Much of what we were drawn to in Florida was Art Deco-style, like the then-unrenovated hotels along Miami’s South Beach, where we also spent time among elderly folk in aluminum folding chairs who didn’t seem to notice the peach-colored mirrors etched with flamingos in the lobbies of the hotels in which they lived (and which are now, of course, boutique hotels thankfully saved from destruction and populated by a whole different group of people).
We filled up a U-Haul and drove back to New York, where we may have gone straight to a store on Hudson Street called Secondhand Rose. The proprietor, Suzanne Lipschitz, took one look at the contents of our trailer and bought most of our haul for what we thought was a very good price (laughable now, of course). We had enough to furnish our Tribeca loft with rattan sectional pieces, including a “pretzel” sofa and chair, which might well have been by the designer Paul Frankl (or might not).

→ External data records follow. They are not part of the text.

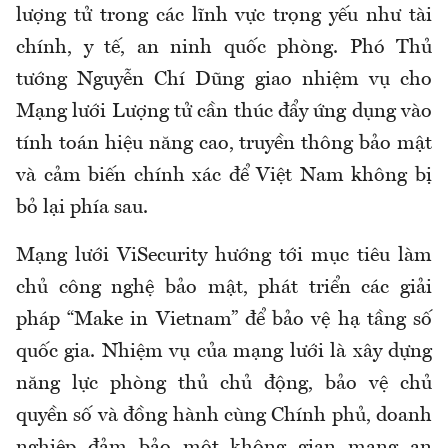
lượng tử trong các lĩnh vực trọng yếu như tài
chính, y tế, an ninh quốc phòng. Phó Thủ
tướng Nguyễn Chí Dũng giao nhiệm vụ cho
Mạng lưới Lượng tử cần thúc đẩy ứng dụng vào
tính toán hiệu năng cao, truyền thông bảo mật
và cảm biến chính xác để Việt Nam không bị
bỏ lại phía sau.
Mạng lưới ViSecurity hướng tới mục tiêu làm
chủ công nghệ bảo mật, phát triển các giải
pháp “Make in Vietnam” để bảo vệ hạ tầng số
quốc gia. Nhiệm vụ của mạng lưới là xây dựng
năng lực phòng thủ chủ động, bảo vệ chủ
quyền số và đồng hành cùng Chính phủ, doanh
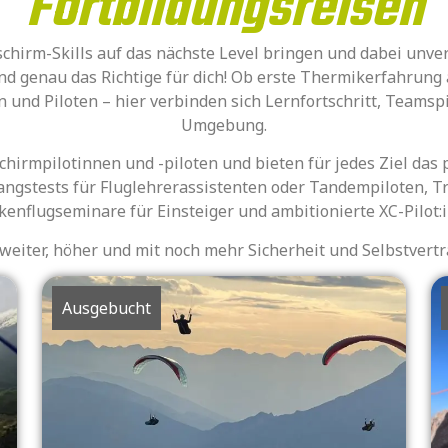
Fortbildungsreisen
schirm-Skills auf das nächste Level bringen und dabei unv
ind genau das Richtige für dich! Ob erste Thermikerfahrung
en und Piloten – hier verbinden sich Lernfortschritt, Teamsp
Umgebung.
tschirmpilotinnen und -piloten und bieten für jedes Ziel das
angstests für Fluglehrerassistenten oder Tandempiloten, Tr
kenflugseminare für Einsteiger und ambitionierte XC-Pilot:
eiter, höher und mit noch mehr Sicherheit und Selbstvertr
Ausgebucht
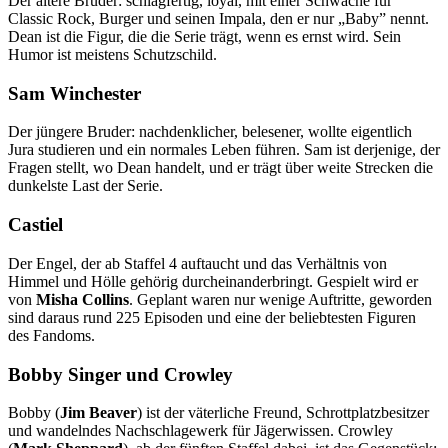
Der ältere Bruder: schlagfertig, loyal, mit einer Schwäche für
Classic Rock, Burger und seinen Impala, den er nur „Baby” nennt.
Dean ist die Figur, die die Serie trägt, wenn es ernst wird. Sein
Humor ist meistens Schutzschild.
Sam Winchester
Der jüngere Bruder: nachdenklicher, belesener, wollte eigentlich
Jura studieren und ein normales Leben führen. Sam ist derjenige, der
Fragen stellt, wo Dean handelt, und er trägt über weite Strecken die
dunkelste Last der Serie.
Castiel
Der Engel, der ab Staffel 4 auftaucht und das Verhältnis von
Himmel und Hölle gehörig durcheinanderbringt. Gespielt wird er
von
Misha Collins
. Geplant waren nur wenige Auftritte, geworden
sind daraus rund 225 Episoden und eine der beliebtesten Figuren
des Fandoms.
Bobby Singer und Crowley
Bobby (
Jim Beaver
) ist der väterliche Freund, Schrottplatzbesitzer
und wandelndes Nachschlagewerk für Jägerwissen. Crowley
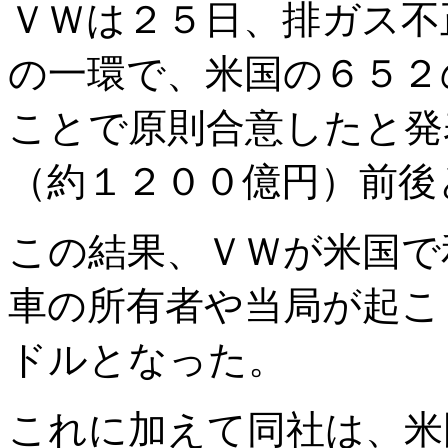
ＶＷは２５日、排ガス不
の一環で、米国の６５２
ことで原則合意したと発
（約１２００億円）前後
この結果、ＶＷが米国で
車の所有者や当局が起こ
ドルとなった。
これに加えて同社は、米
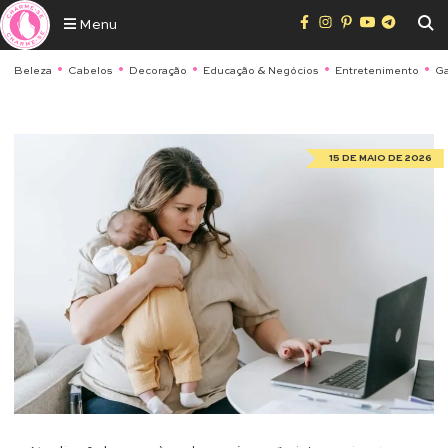
Menu
Beleza
Cabelos
Decoração
Educação & Negócios
Entretenimento
Ga
15 DE MAIO DE 2026
Saúde & Bem Estar
“Aulão pra ELLAs” abre inscrição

At any rate, with this history, I was very pleased to recently get a review copy of the first comprehensive book about vintage rattan furniture in decades, below.
Rattan: A World of Elegance and Charm, just published by Rizzoli, was written by Lulu Lytle, a woman after my own heart, who took her fascination with rattan furniture all the way to the top of the British furniture industry, founding a company called Soane Britain that manufactures rattan using traditional hand techniques. Lytle even purchased the last remaining rattan workshop in Leicestershire, England and employs 15 people there, some of them older people engaged in passing down the craft through an apprenticeship program.
The book, as I wrote in my review for Introspective, the online magazine of 1stDibs.com, is a triumph of photo research, showing the evolution of rattan’s use from Victorian times through the modernist era and into the glamorous 1960s and ’70s, when it caught on with decorators and movie stars from Hollywood to Milan. Lots more great photos in the review and, of course, in the book itself.
This is one coffee table book that will remain on my coffee table for a long time.